What the task requires: Could you report every line from the entries that includes the word "middle"?

Input material:
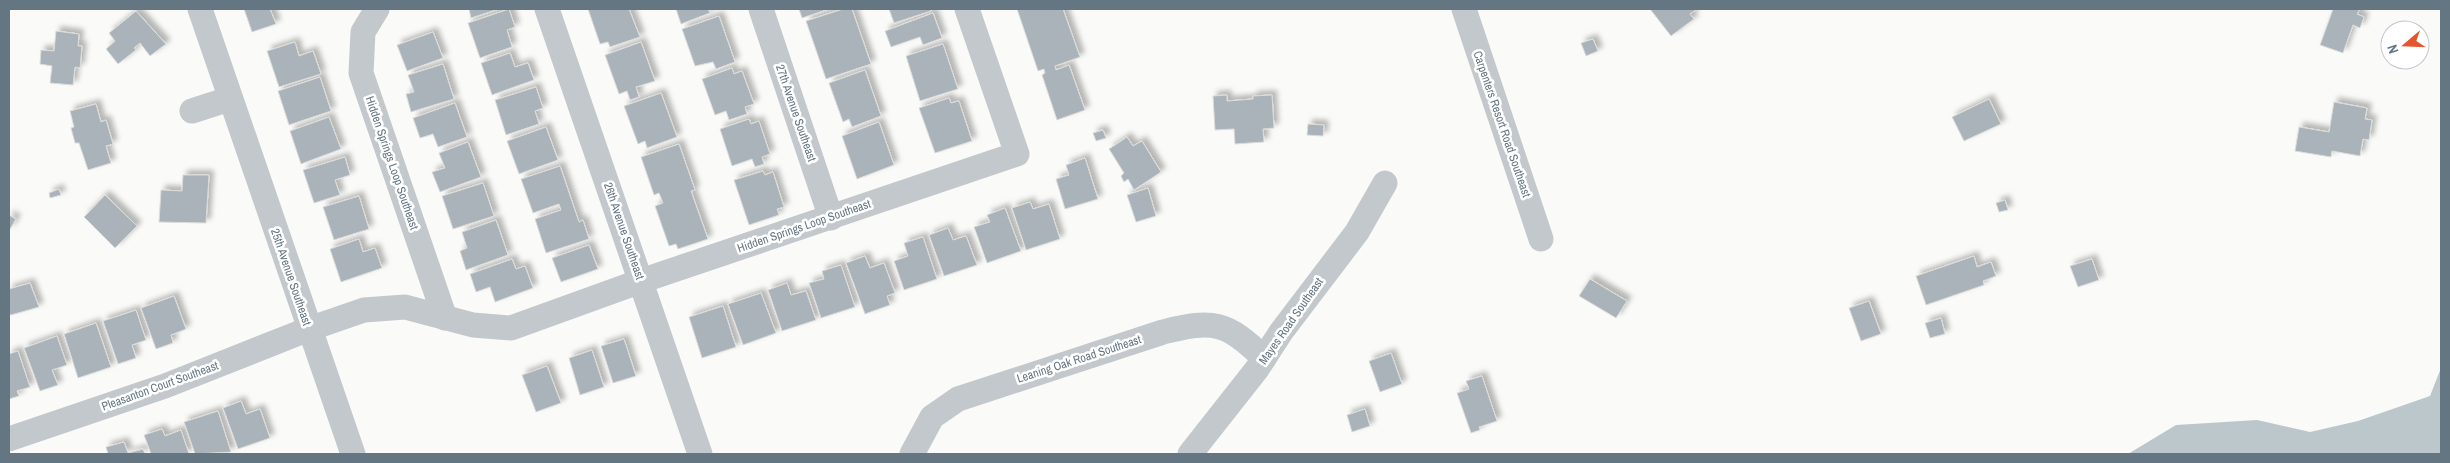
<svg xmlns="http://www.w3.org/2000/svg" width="2450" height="463" font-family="'Archivo Narrow',sans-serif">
	<defs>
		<filter id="shadow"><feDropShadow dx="4.5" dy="-4.5" stdDeviation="2.5" flood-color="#0004"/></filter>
	</defs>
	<rect width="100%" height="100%" fill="#fafaf8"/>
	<path fill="#bbc7cb" d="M2441 368V454H2128L2176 425 2257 420 2310 432 2358 421 2430 396Z"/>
	<g fill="#aab3b9" stroke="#dcdcda" filter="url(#shadow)">
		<path d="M244 9H270L276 24 252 32Z"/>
		<path d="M469 9H499L471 18Z"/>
		<path d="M509 9 515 27 507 30 512 47 480 58 468 23Z"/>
		<path d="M588 9H629L640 37 610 47 608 42 600 44Z"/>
		<path d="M676 9H708L710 13 681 24Z"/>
		<path d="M799 9H829L802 18Z"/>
		<path d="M843 9H852L871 64 826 79 806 21Z"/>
		<path d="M889 9H930L931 11 894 23Z"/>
		<path d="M1017 9H1063L1080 57 1055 66 1056 70 1069 65 1085 110 1057 120 1042 75 1045 73 1044 69 1038 71Z"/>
		<path d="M1650 9H1697L1690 14 1694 19 1671 36Z"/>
		<path d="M2333 9H2360L2357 14 2364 17 2360 28 2353 25 2343 53 2320 45Z"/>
		<path d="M136 11 166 44 150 56 140 43 134 48 136 50 118 64 106 49 115 41 109 33Z"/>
		<path d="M933 13 942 38 923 45 920 37 891 47 885 31Z"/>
		<path d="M719 16 735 62 716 69 713 62 695 66 682 29Z"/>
		<path d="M56 31 79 34 78 46H82L80 68 75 67 73 85 50 83 52 66 40 64 41 50 54 51Z"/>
		<path d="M433 32 443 58 407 71 397 45Z"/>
		<path d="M1593 39 1598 51 1586 56 1581 43Z"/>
		<path d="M295 42 299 56 313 51 321 74 279 87 267 51Z"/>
		<path d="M641 42 655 81 636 87 639 97 630 100 627 91 619 94 605 55Z"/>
		<path d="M943 44 958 89 920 101 906 56Z"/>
		<path d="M510 53 515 67 528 63 534 80 492 95 481 63Z"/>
		<path d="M443 64 454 99 411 112 406 94 414 92 408 75Z"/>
		<path d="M732 68 734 74 742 71 754 104 745 107 747 114 729 120 726 111 715 115 702 79Z"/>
		<path d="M865 70 881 116 852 127 849 119 843 122 829 83Z"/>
		<path d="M320 77 331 111 289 125 278 91Z"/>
		<path d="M536 87 543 108 535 111 539 124 506 135 495 100Z"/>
		<path d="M661 93 677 137 647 148 645 141 638 144 624 106Z"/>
		<path d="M1227 95V101L1253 99V96L1272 95 1274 128 1263 129 1264 142 1235 144 1234 129 1215 130 1213 96Z"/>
		<path d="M949 98 951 103 959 101 972 141 935 153 919 108Z"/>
		<path d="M1989 99 2001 124 1964 141 1952 117Z"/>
		<path d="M2334 102 2367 108 2365 119 2372 120 2369 140 2363 139 2360 156 2332 151 2331 157 2295 151 2299 127 2329 132Z"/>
		<path d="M455 103 467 137 438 147 433 134 420 138 413 118Z"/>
		<path d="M96 104 101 122 106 120 113 144 106 146 111 163 88 170 79 143H75L71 128 74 127 70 111Z"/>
		<path d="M329 117 341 149 301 164 290 131Z"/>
		<path d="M749 119 751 124 759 121 770 154 762 157 764 164 755 167 752 159 732 166 720 129Z"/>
		<path d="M879 122 894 165 857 179 842 136Z"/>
		<path d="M1308 124 1324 125 1323 136 1307 135Z"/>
		<path d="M546 127 558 160 519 174 507 141Z"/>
		<path d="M1103 130 1106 138 1096 141 1093 133Z"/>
		<path d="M1127 137 1133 146 1142 141 1161 172 1134 190 1128 179 1124 182 1121 176 1124 173 1109 149Z"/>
		<path d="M468 142 481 177 440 192 432 172 445 168 439 153Z"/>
		<path d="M679 144 695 190 691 191 708 239 678 249 676 244 669 246 655 206 663 203 659 193 654 195 641 157Z"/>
		<path d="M345 157 350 175 335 180 340 195 314 203 303 170Z"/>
		<path d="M1085 158 1098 199 1065 209 1056 179 1069 175 1066 165Z"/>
		<path d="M560 166 579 222 583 220 589 239 546 253 535 219 561 210 559 204 533 213 521 179Z"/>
		<path d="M763 171 765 175 773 172 784 207 777 209 779 215 749 225 734 180Z"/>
		<path d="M183 175H209L206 223 159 222 161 190 182 191Z"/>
		<path d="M483 183 494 216 453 229 442 196Z"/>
		<path d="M1148 188 1156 216 1136 222 1127 195Z"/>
		<path d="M59 189 61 195 50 198 49 193Z"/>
		<path d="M105 195 137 226 115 248 84 217Z"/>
		<path d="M359 196 369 229 334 240 323 207Z"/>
		<path d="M2005 200 2008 210 1999 212 1996 203Z"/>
		<path d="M1030 202 1033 209 1049 204 1060 239 1026 250 1012 208Z"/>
		<path d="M1005 208 1021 251 987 263 974 227 990 222 987 215Z"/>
		<path d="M9 215 16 219 9 231Z"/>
		<path d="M496 220 508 255 466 270 460 251 467 248 462 232Z"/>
		<path d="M948 228 953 240 966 236 977 265 944 276 929 235Z"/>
		<path d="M923 237 937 279 904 290 894 261 908 256 904 243Z"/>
		<path d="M359 239 363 252 375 248 382 268 341 282 330 249Z"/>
		<path d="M589 245 598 269 561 282 552 258Z"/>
		<path d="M865 256 870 268 884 263 895 293 887 296 890 305 865 314 846 263Z"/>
		<path d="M1974 256 1977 267 1991 262 1996 276 1983 281 1984 285 1926 305 1916 276Z"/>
		<path d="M512 259 516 269 525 266 533 288 495 302 490 287 476 292 470 274Z"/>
		<path d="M2092 259 2099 280 2078 287 2070 266Z"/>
		<path d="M841 265 855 307 821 318 809 283 824 279 822 271Z"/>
		<path d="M1590 279 1627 301 1616 318 1579 296Z"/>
		<path d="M30 283 39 307 11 315 9 314V289Z"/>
		<path d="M787 283 791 295 806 291 816 320 782 331 768 290Z"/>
		<path d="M761 293 776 333 743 345 728 304Z"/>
		<path d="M174 296 186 329 171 335 173 343 156 349 141 308Z"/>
		<path d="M1869 301 1881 334 1861 341 1849 308Z"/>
		<path d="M723 306 736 347 702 358 689 317Z"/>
		<path d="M136 310 146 340 132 345 136 358 118 364 103 321Z"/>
		<path d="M1941 318 1945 334 1930 338 1925 323Z"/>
		<path d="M96 323 111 367 78 378 64 334Z"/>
		<path d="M57 336 67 365 52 370 58 385 40 391 24 348Z"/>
		<path d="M624 339 636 376 613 383 601 346Z"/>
		<path d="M592 350 604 387 580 395 569 358Z"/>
		<path d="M18 351 30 387 17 391 19 396 9 399V354Z"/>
		<path d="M1391 353 1402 384 1380 392 1369 361Z"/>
		<path d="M547 366 561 403 536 412 522 375Z"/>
		<path d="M1482 376 1497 421 1479 427 1480 430 1471 433 1457 393 1469 389 1466 381Z"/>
		<path d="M241 401 246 414 260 409 270 438 238 449 223 408Z"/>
		<path d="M1365 409 1370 426 1352 432 1347 415Z"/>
		<path d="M218 411 231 452 195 454 184 422Z"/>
		<path d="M162 429 165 436 181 430 189 454H151L144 435Z"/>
		<path d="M124 442 128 453 143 449 145 454H108L106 447Z"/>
	</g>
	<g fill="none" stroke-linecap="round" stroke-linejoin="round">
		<g stroke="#c3c8cc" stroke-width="25">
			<path d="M200 9 353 454"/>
			<path d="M377 9 363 32 361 73 445 318"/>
			<path d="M547 9 700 454"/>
			<path d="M761 9 831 218"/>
			<path d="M1464 9 1541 239"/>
			<path d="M192 111 229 99"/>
			<path d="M9 439 165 386 309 329 364 310 405 307 473 325 511 328 641 281 1017 154 967 9"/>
			<path d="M912 454 932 417 958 399 1163 332C1214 319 1226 322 1264 358"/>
			<path d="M1190 454 1257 369 1281 332 1357 232 1385 183"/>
		</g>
	</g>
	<g text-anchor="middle" stroke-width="5" stroke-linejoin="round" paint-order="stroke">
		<g font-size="12" fill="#657683" stroke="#fff">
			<text transform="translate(796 113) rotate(71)" y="4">27th Avenue Southeast</text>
			<text transform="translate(1502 124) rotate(71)" y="4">Carpenters Resort Road Southeast</text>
			<text transform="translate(392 163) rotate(71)" y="4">Hidden Springs Loop Southeast</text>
			<text transform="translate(804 226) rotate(-19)" y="4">Hidden Springs Loop Southeast</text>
			<text transform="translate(624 231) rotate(71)" y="4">26th Avenue Southeast</text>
			<text transform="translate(291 277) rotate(71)" y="4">25th Avenue Southeast</text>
			<text transform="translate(1291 321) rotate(-55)" y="4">Mayes Road Southeast</text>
			<text transform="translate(1079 359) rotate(-18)" y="4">Leaning Oak Road Southeast</text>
			<text transform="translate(160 386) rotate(-20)" y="4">Pleasanton Court Southeast</text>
		</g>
	</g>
	<rect width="2450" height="463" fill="none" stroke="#657683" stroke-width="20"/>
	<g transform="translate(2405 45) rotate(251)"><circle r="24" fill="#ffffff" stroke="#c1c8cd"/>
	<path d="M0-4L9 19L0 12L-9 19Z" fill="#e4572e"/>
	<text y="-8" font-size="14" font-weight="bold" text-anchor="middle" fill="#657683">N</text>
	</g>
</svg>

Answer to this problem:
	<g text-anchor="middle" stroke-width="5" stroke-linejoin="round" paint-order="stroke">
	<text y="-8" font-size="14" font-weight="bold" text-anchor="middle" fill="#657683">N</text>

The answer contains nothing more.